Filizleneni, boy vereni köklendirmek bu çağda HDP’ye düşüyor. HDP, bu yolu ilmek ilmek, fotoğrafları duvarlara asılan, sinelerde saklanan, ayrıldıkları durakta yeniden kavuşurlar mı bilmeden beklenen binlerce kayba rağmen onları karanlıktan çıkışın tek yolu olarak gören halklarla, kadınlarla, çocuklarla örecek, örüyor. Kürt’ü, kadını statüsüz bırakan, insandışılaştıran, iliğine kemiğine kadar sömürenlerin karşısında daha önce eşi benzeri görülmemiş bir siyaset ve direniş üretirken başı içinde taşıdığı, topluma taşırdığı zihniyet geliştikçe dikleşiyor.

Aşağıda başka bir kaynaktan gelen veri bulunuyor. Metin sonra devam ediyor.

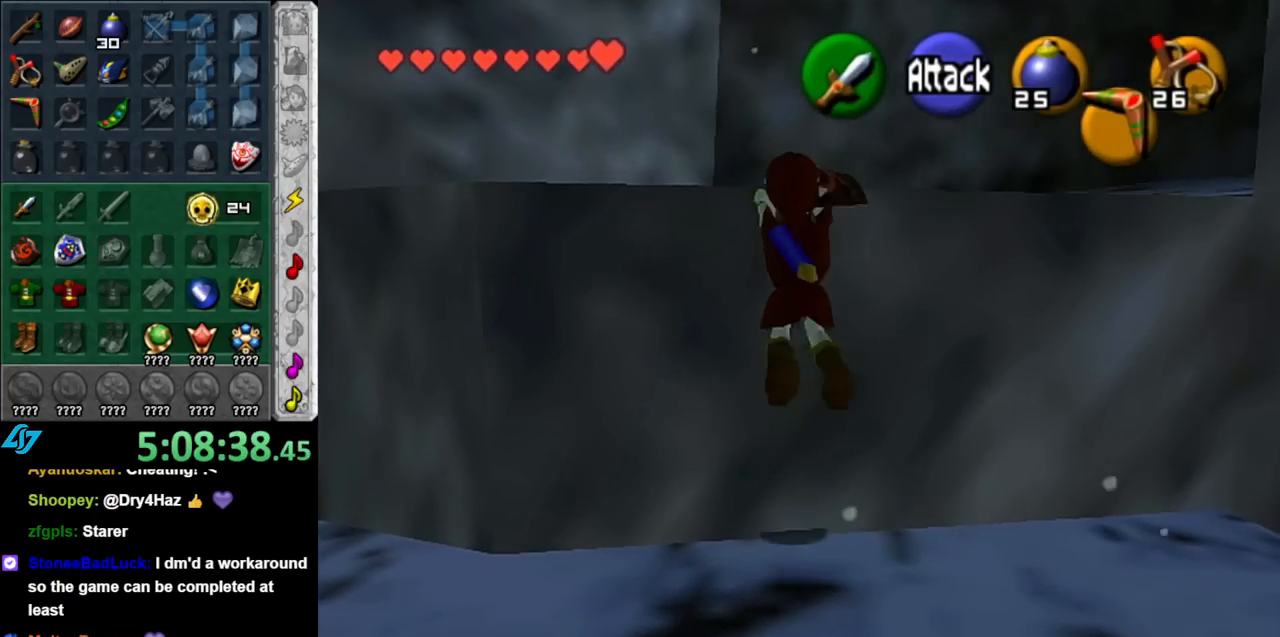
{"buttons": [], "left_stick": "up", "right_stick": "center", "events": []}
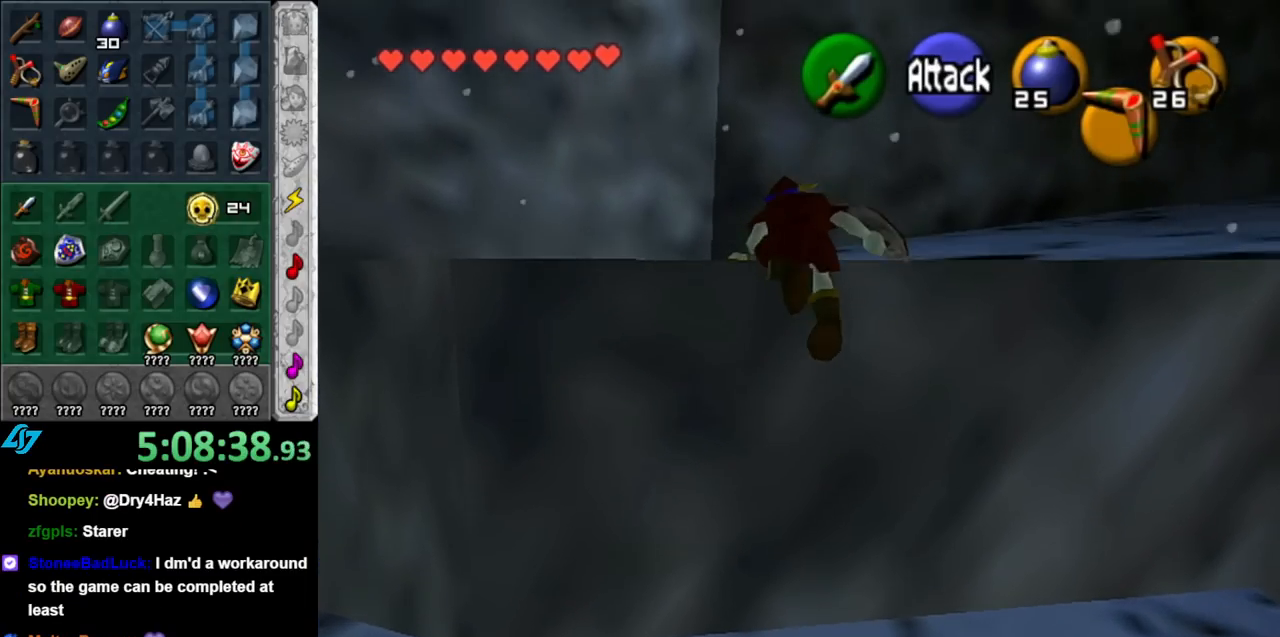
{"buttons": [], "left_stick": "up-right", "right_stick": "center", "events": [[350, "left_stick", "up-right"]]}
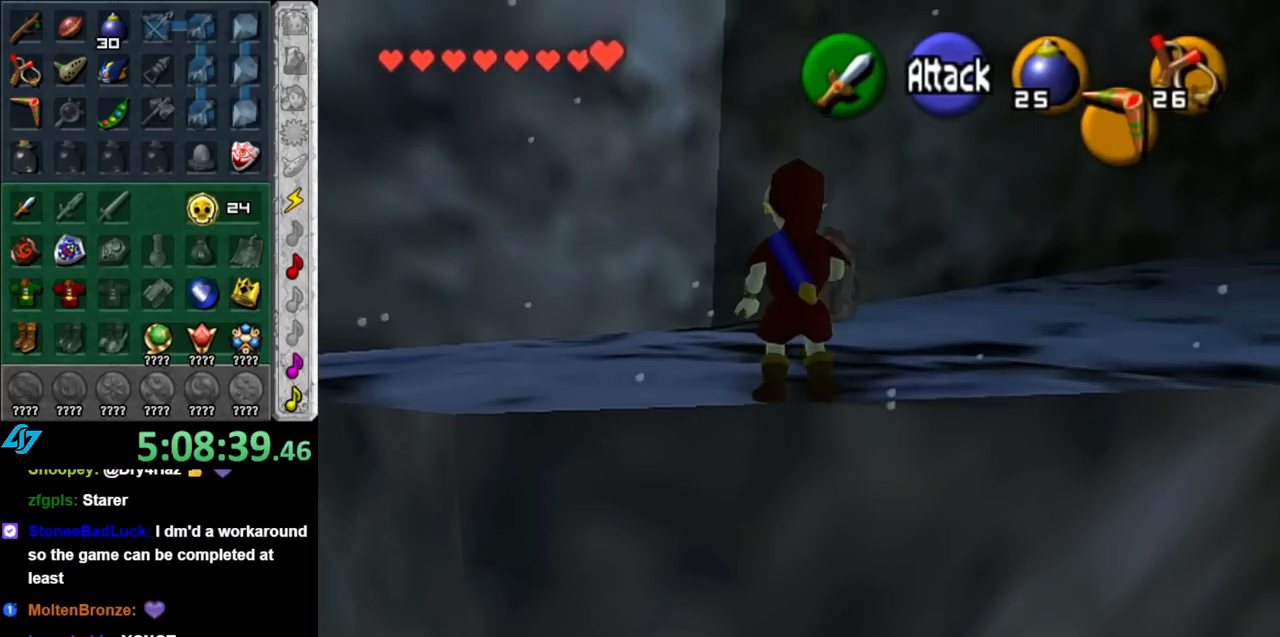
{"buttons": [], "left_stick": "up", "right_stick": "center", "events": [[150, "A", "down"], [217, "L1", "down"], [283, "A", "up"], [467, "left_stick", "up"], [500, "L1", "up"]]}
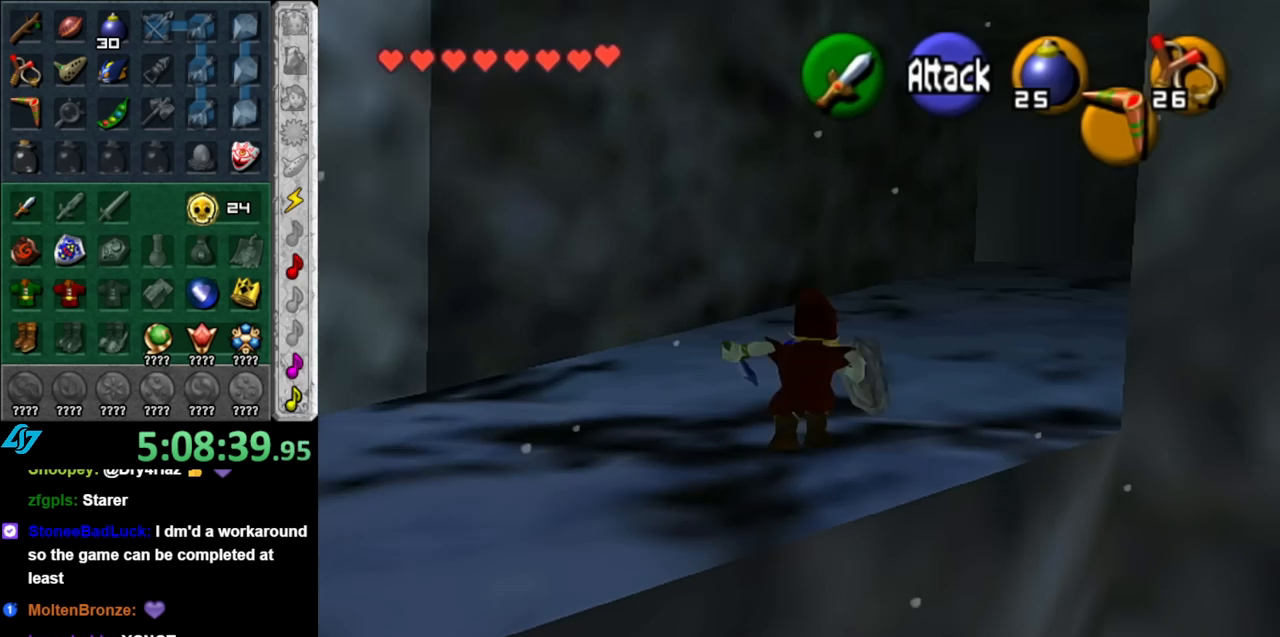
{"buttons": [], "left_stick": "up-right", "right_stick": "center", "events": [[283, "left_stick", "up-right"]]}
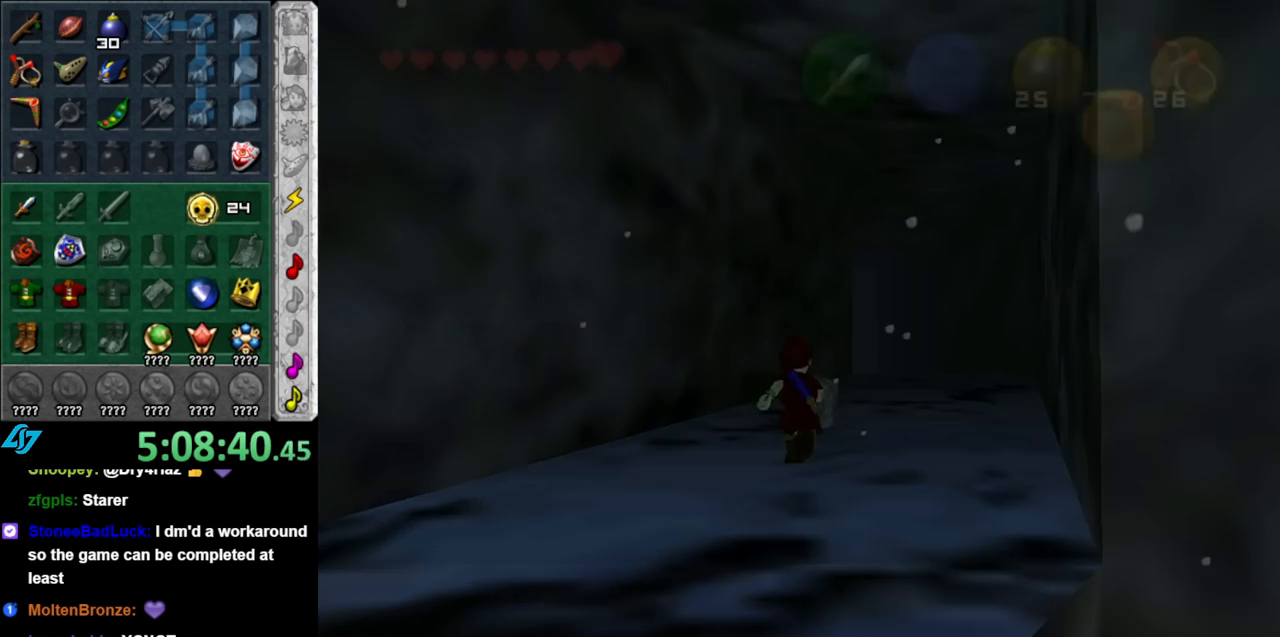
{"buttons": [], "left_stick": "center", "right_stick": "center", "events": [[117, "left_stick", "up"], [367, "left_stick", "center"]]}
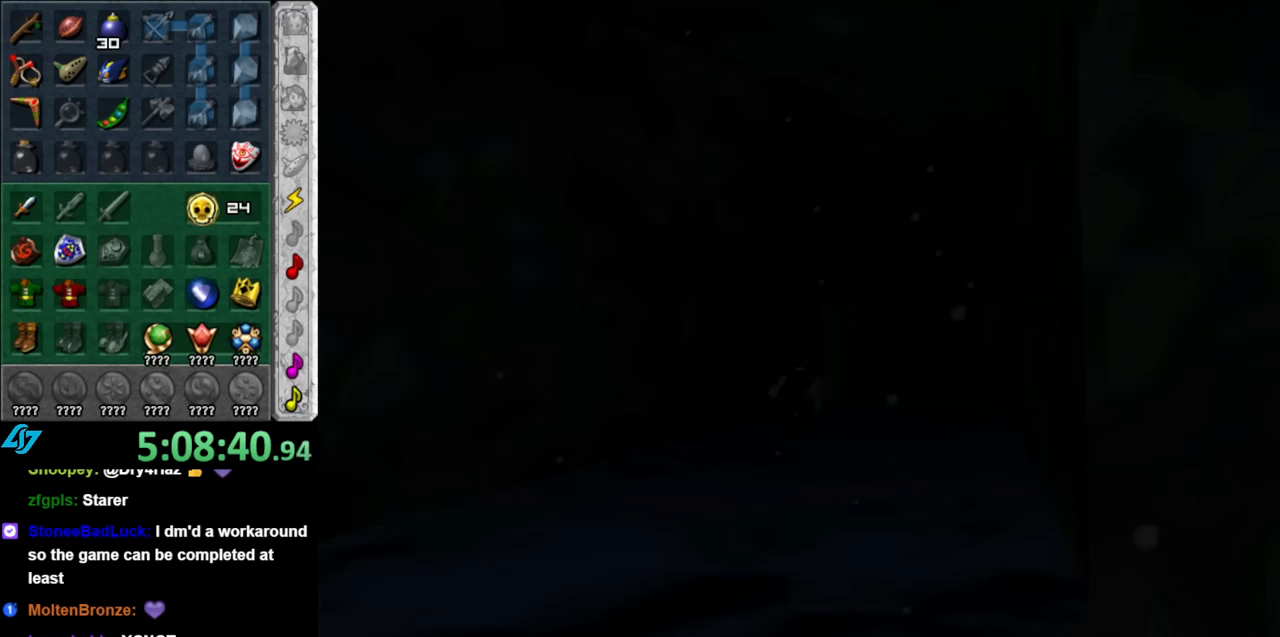
{"buttons": [], "left_stick": "center", "right_stick": "center", "events": []}
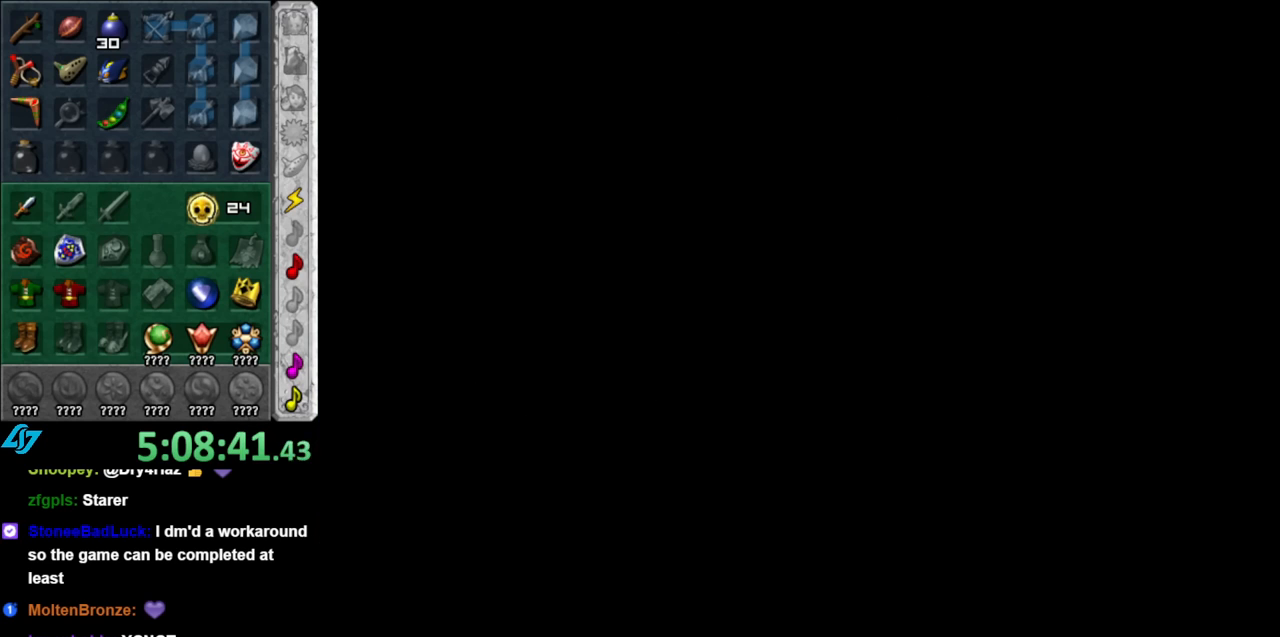
{"buttons": [], "left_stick": "center", "right_stick": "center", "events": []}
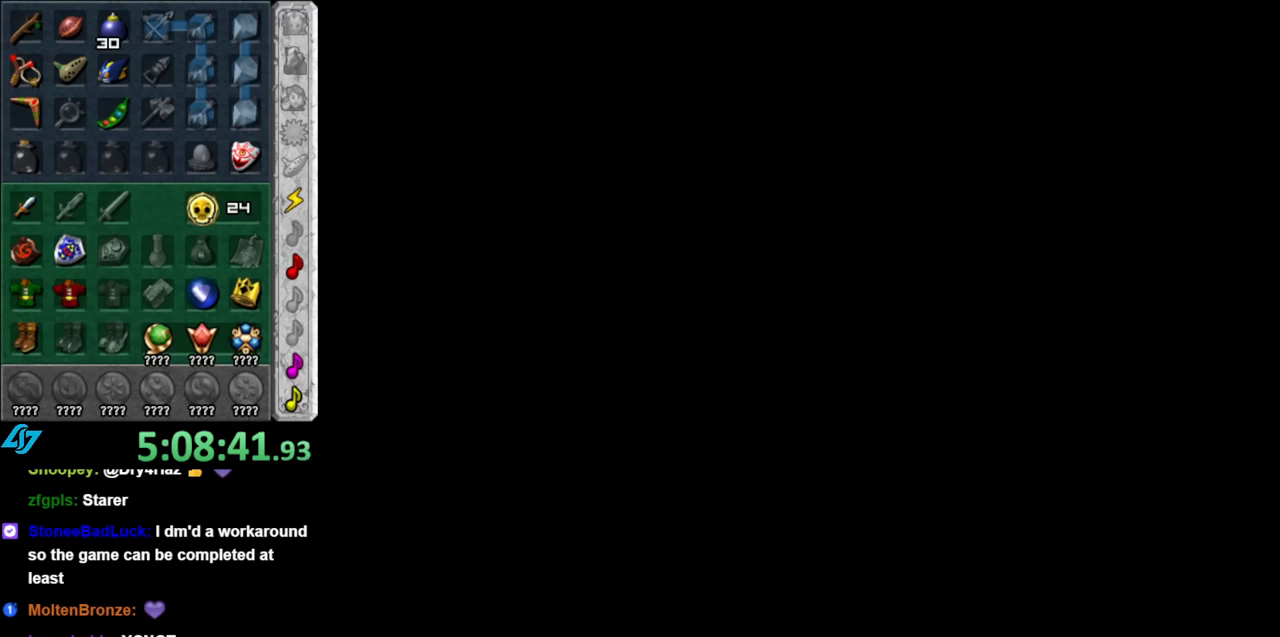
{"buttons": [], "left_stick": "center", "right_stick": "center", "events": []}
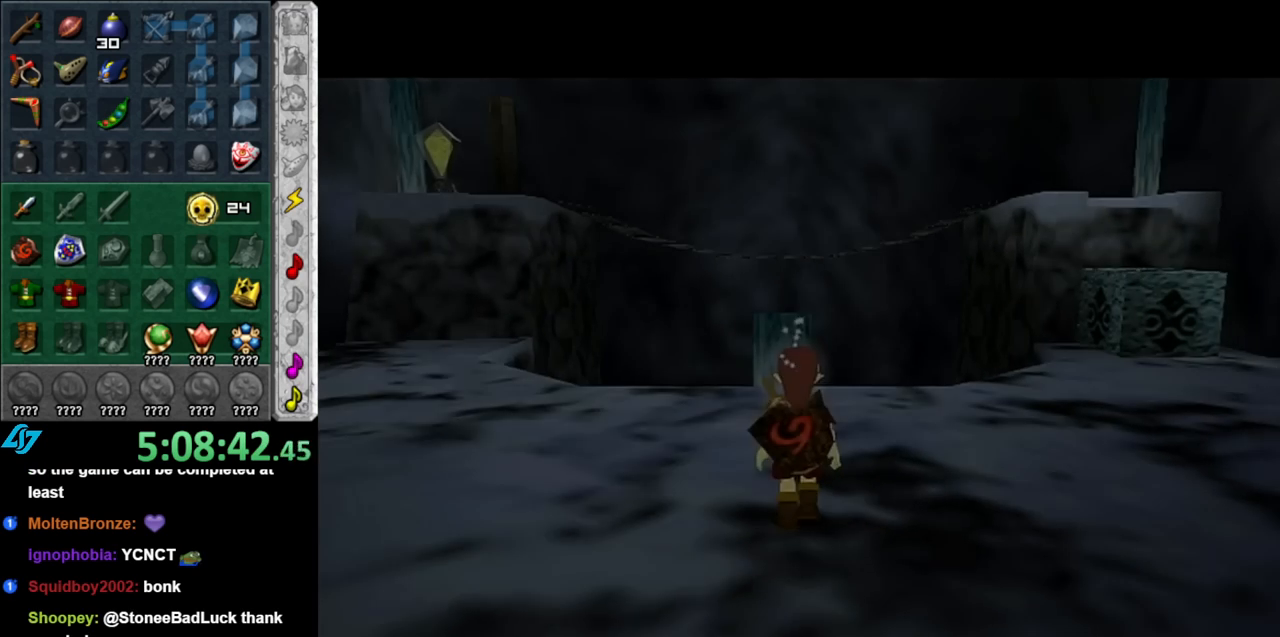
{"buttons": [], "left_stick": "up-left", "right_stick": "center", "events": [[83, "left_stick", "up"], [283, "left_stick", "up-left"]]}
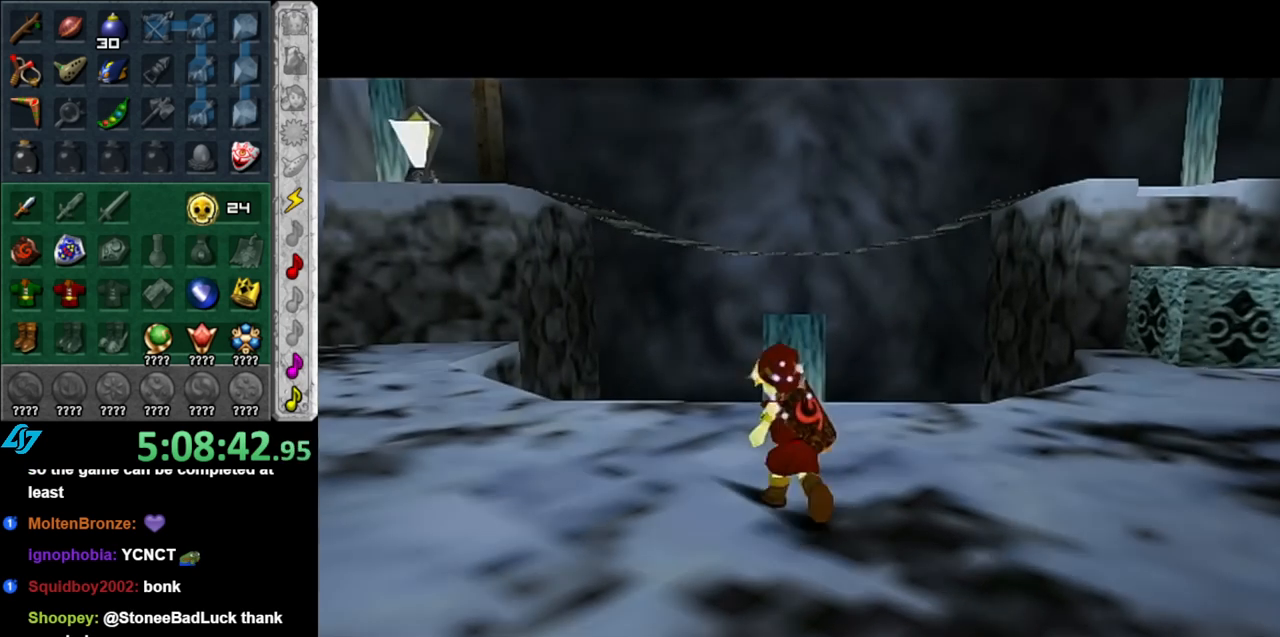
{"buttons": [], "left_stick": "down-left", "right_stick": "center", "events": [[183, "left_stick", "center"], [500, "left_stick", "down-left"]]}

İşte tüm bunları yapabilme güçleri olduğu için onların meclise değil meclisin onlara ihtiyacı var. Orada kalmaya, halkların vekilleri olarak siyaset yapmaya, ahlakçılığa, muhafazakarlığa, sömürgeciliğe karşı mücadele etmeye, büyümeye pek tabii devam edecekler.

Kaynak: Gazete Karınca

paylaş

   

Yeni Özgür Politika

© Copyright 2024 Yeni Özgür Politika | Tüm Hakları Saklıdır.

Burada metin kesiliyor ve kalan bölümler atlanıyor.